When I try to search Chinese in my forum, I can see the search result returned broken sentences, the punctuation is missing, and there are unexpected whitespaces between words, and some words are missing.
E.g. I tried to search 管理员, the original sentence is
管理人员可见的分类。只有管理员和版主才能阅览主题
But what I saw in the search result looks like below.
As you can see, 可见的 is missing, full stop mark 。 is also missing, which breaks the sentence. Then 只有 and 和, 才能 are also missing. And there are unexpected whitespace in between.
Yup search is still working just that the excerpt being shown is not ideal. For the Chinese language, search is kind of handled differently. Instead of ignoring stop words during the search query itself, we exclude it completely from the search data.
The stop words are determined using GitHub - yanyiwu/cppjieba: "结巴"中文分词的C++版本. With the recent changes to how search excerpts are displayed, we should just remove the following line since it messes with the actual search data.
Either way, our search support for Chinese is not great but there are PG extensions that we may want to consider so that we can properly support languages that do not have native support. Perhaps https://pgroonga.github.io/?
PostgreSQL supports full text search against languages that use only alphabet and digit.

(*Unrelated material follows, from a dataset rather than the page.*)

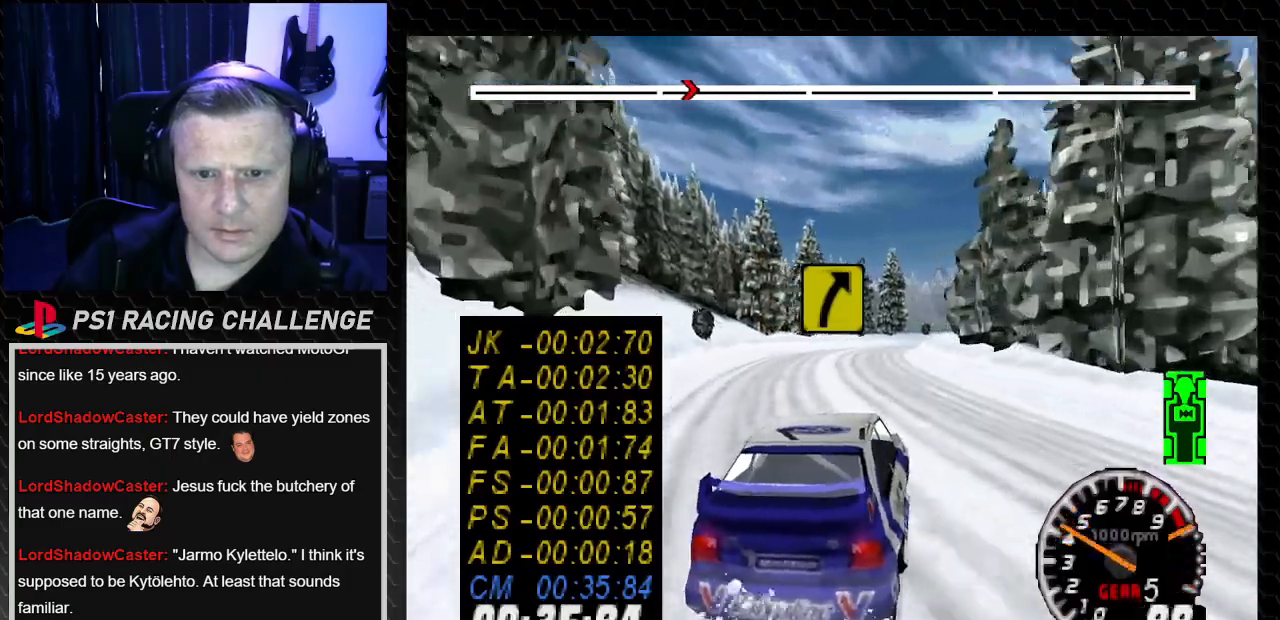
{"buttons": ["TRIANGLE"], "left_stick": "center", "right_stick": "up", "events": []}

It means that PostgreSQL doesn’t support full text search against Japanese, Chinese and so on. You can use super fast full text search feature against all languages by installing PGroonga into your PostgreSQL!
Sorry for not being more specific early. If we really want to fix this for now, we need to ensure that we don’t remove stop words for Chinese in the search data while still ensuring that stop words are still removed when used as the search query.
There are two columns which we store in the PostSearchData table, #search_data is used when querying against search terms. #raw_data is what we used when displaying the search excerpt. The fix here should be that Chinese stop words should not be removed from the #raw_data while still removed from #search_data.